Maybe we'll never know for sure whether Jamie Comer — whom the rest of the world knows as Rep. James Comer, Republican of Kentucky, now chair of the House Oversight Committee — really beat up former girlfriend Marilyn Thomas, called her parents in the middle of the night threatening to kill her, and then took her to have an abortion back in 1991.
But we know for sure that in 2015, Thomas took an enormous professional and personal risk to come forward with those allegations during a dead-heat Kentucky GOP gubernatorial primary. Comer ultimately lost that primary, due to his own political incompetence, with his failed smear campaign against a woman who never wanted to speak out against him in the first place.
During the waning weeks of that 2015 race, Comer broke into a computer server from the law firm of his opponent's spouse and stole emails that had been exchanged between Thomas and a local blogger about the alleged abuse. As others have noted, the allegations would otherwise likely have stayed contained to the realm of local politics if Comer hadn't attempted to intimidate Thomas — while accusing his GOP opponent of "gutter politics" — by leaking the emails to reporter Sam Youngman at the Lexington Herald-Leader.

WHAT THE EXERCISE ASKS:
Which people does the passage about James Comer name?

RAW DATA:
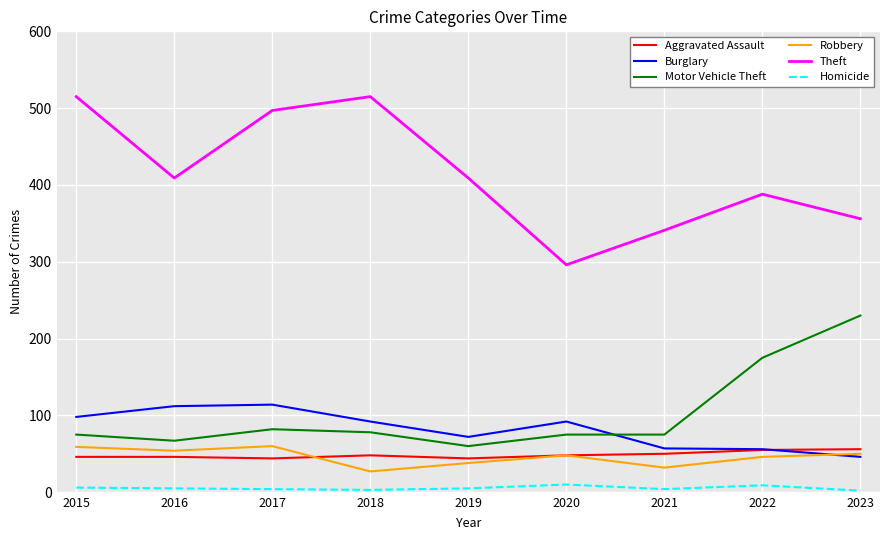

Which series has the widest spread of values?

Theft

REPLY TO THE TASK:
James Comer (also called Jamie Comer), Marilyn Thomas, Sam Youngman